> EXERCISE A:
Answer these questions using the article on DI Nixon and Woodvale House:
(i) Who dismissed Nixon, and in what month and year?
(ii) Which constituency did Nixon represent as an MP?
(iii) What was the house used for during the Second World War?
> EXERCISE B: List every police or constabulary body named in the article on DI Nixon and Woodvale House.
> EXERCISE C: Carry on with the article on DI Nixon and Woodvale House from where it stops.
BEGIN TEXT PASSAGE
Shankill residents had described the demise of the stately home on the Ballgomartin Road as “sad” but others had welcomed the plan to pull the house down.
Developers had applied for planning permission to construct a new 61-bed residential nursing home.
Co Cavan-born John William Nixon – better known as DI Nixon – was one of the officers in charge of the ‘A’ Specials from 1920-22 in Belfast and went on to join the RUC when it was formed in 1922.
But he was dismissed in February 1924 by Northern Ireland Prime Minister Sir James Craig following a political speech to the Sir Robert Peel Lodge at Clifton Street Orange Hall in Belfast, during which he said that “not an inch of Ulster should be yielded” to the Free State.
Nixon went into politics and was elected as an independent unionist MP for the Woodvale constituency, a position he held until his death in 1949.
Many leading politicians in Northern Ireland, as well as Orange leaders, attended his funeral, and tributes were paid to his loyalty and his dedication to the Orange cause.
However, DI Nixon was linked by some to the infamous McMahon killings in 1922 when six Catholics were shot dead and two injured by members of the Ulster Special Constabulary (USC) or Royal Irish Constabulary (RIC). No one was ever prosecuted for the murders and at one time Nixon took a libel case, which he won, against a newspaper and a book publisher which had accused him of a role in the murders.
Nixon was remembered through the Nixon Memorial Lodge who had a banner depicting a picture of him. The lodge folded in the late 1980s but the banner survived and was on public display in August 2010 – for the first time since 1968 – in a retired banner parade.
His home, known as Woodvale House, was then one of the grandest homes in the area.
During the Second World War it was used as a base for air raid wardens but by 2010 it had been allowed to fall into decline – and Belfast independent councillor Frank McCoubrey had said that it was a hazard.
END TEXT PASSAGE
BEGIN LISTED ENTRIES
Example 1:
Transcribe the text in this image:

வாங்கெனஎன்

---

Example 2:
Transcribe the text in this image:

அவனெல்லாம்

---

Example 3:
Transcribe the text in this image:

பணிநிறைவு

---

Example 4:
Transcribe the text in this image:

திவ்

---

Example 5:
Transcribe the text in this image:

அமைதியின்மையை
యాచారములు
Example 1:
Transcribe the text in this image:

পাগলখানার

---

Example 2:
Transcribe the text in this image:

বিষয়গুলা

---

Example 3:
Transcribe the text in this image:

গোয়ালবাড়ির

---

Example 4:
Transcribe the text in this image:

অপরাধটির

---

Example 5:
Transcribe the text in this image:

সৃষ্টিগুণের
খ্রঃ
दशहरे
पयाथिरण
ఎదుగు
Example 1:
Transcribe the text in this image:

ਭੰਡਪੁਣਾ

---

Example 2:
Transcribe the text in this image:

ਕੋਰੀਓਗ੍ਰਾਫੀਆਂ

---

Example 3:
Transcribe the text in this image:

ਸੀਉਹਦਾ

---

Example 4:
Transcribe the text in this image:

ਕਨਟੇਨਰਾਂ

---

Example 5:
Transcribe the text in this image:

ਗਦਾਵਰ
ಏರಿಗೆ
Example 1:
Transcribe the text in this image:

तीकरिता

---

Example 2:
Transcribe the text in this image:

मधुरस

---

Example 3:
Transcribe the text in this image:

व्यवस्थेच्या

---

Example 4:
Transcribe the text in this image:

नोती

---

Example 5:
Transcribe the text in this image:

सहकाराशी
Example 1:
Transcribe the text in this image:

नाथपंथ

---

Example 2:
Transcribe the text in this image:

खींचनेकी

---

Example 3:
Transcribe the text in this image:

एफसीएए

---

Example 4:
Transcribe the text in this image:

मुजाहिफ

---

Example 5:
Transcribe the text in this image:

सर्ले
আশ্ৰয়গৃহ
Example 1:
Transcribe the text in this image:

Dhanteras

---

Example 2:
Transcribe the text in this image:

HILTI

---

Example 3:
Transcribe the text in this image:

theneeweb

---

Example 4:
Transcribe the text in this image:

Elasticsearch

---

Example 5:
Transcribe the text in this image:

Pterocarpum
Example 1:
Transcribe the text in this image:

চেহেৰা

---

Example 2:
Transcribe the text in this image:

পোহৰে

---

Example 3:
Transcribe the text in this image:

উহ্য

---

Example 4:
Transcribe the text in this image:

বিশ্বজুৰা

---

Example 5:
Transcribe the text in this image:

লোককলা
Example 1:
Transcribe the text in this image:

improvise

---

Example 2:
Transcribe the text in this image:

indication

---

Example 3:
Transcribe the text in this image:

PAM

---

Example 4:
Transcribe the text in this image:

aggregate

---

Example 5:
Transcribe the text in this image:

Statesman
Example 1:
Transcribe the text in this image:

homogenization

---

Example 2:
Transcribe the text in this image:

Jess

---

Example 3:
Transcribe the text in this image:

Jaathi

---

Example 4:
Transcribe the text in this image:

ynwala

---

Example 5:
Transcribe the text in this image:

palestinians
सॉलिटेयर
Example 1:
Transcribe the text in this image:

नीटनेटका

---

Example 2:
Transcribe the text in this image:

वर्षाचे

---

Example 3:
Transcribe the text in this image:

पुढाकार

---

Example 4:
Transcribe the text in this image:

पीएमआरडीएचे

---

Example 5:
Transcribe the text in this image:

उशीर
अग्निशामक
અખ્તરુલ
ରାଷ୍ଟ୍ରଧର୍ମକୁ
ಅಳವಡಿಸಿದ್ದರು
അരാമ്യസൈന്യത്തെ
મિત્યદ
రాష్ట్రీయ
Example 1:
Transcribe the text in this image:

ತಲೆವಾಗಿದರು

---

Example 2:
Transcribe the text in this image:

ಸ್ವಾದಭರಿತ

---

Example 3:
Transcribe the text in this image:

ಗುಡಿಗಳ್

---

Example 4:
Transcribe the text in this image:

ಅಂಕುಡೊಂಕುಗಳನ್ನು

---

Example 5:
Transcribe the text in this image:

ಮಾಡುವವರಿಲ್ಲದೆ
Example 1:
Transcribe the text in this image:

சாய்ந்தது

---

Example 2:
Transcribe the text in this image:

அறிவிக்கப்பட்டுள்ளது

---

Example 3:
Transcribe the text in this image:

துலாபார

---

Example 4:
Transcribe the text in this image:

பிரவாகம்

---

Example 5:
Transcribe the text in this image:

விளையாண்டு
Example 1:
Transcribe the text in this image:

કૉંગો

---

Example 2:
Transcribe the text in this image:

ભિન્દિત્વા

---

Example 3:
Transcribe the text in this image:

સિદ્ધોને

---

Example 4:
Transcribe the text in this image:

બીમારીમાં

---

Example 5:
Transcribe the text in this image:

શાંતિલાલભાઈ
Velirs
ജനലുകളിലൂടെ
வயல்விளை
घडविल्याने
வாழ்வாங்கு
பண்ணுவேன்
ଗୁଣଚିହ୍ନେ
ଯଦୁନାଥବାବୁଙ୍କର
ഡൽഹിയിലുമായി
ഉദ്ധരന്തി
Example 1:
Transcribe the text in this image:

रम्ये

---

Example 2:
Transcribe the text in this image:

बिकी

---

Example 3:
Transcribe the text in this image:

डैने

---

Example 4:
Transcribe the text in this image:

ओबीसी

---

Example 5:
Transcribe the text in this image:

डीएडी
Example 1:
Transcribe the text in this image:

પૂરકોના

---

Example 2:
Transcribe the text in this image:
END LISTED ENTRIES
> REPLY A:
(i) Northern Ireland Prime Minister Sir James Craig dismissed him in February 1924.
(ii) Woodvale.
(iii) A base for air raid wardens.

> REPLY B:
- The 'A' Specials
- The RUC
- The Ulster Special Constabulary (USC)
- The Royal Irish Constabulary (RIC)

> REPLY C:
Mr McCoubrey said that, ideally, he would have liked to have seen the building preserved but said it was being used by youngsters engaged in anti-social behaviour.
“The house has fallen into terrible disrepair, it just didn’t seem there was anyone prepared to take the initiative and make the place good again,” he said.
“I had been fearing that a child was going to end up getting hurt in it as it has been used for anti-social behaviour.”
However, Shankill resident Jake Kane told the News Letter that people in the area were upset about the house being bulldozed.
And DUP councillor Brian Kingston also expressed disappointment.
“This grand dwelling was a unique feature of the locality – its deterioration and pending demolition is a great loss to built heritage of the area,” he said.
Mr Kingston suggested including an image of Woodvale House within the new premises.
But historian Joe Baker, who wrote a book about DI Nixon, said there was “nothing special” about the house.
“I think the best thing is to pull it down – there are those who want it kept as a shrine,” he said.
“It has no historical significance other than DI Nixon lived there.”
A staunch Loyalist but critic of government
On May 12, 1949 the News Letter published the following obituary of DI Nixon.
It read: “Mr J W Nixon, whoso death occurred at his home Ballygomartin Road, Belfast, yesterday morning, was Independent Unionist MP for the Woodvale division the City for 20 years.
“His death causes the first by-election in the new Parliament. Mr Nixon’s only appearance in the House this session was at the State Opening, when he seconded the re-election Sir Norman Stronge as Speaker.
One of the most outspoken members, he was trenchant critic of the government on many occasions, but on the issues of Northern Ireland’s place in the British Commonwealth he was at one with the official Unionist Party, and the Nationalists beside whom he sat on the Opposition side, were frequently the targets his broadsides.
“He first entered Parliament in 1926, and he successfully held the seat at three elections against official Unionist candidates. February last, when the Constitutional question was the main issue, he was not opposed.
“Mr Nixon was native of County Cavan, and joined the RIC in 1869. He rose from the ranks to be district inspector. He transferred to the RUC, and was awarded the MBE for his services in the Shankill Road district during ‘the troubles’.
“In 1924, as the result of a speech which he made at Orange meeting he was asked to resign from the Force. Afterwards he became an alderman for the Court Ward on the Belfast City Council, and during his five years’ chairmanship of the Electricity Committee, many important developments and extensions were initiated. He retired in 1935.
“He was a member of the Sir Robert Peel Memorial LOL, the Black Preceptory, the No Surrender Club of the Apprentice Boys, and the Masonic Order. He is survived his wife and son and daughter.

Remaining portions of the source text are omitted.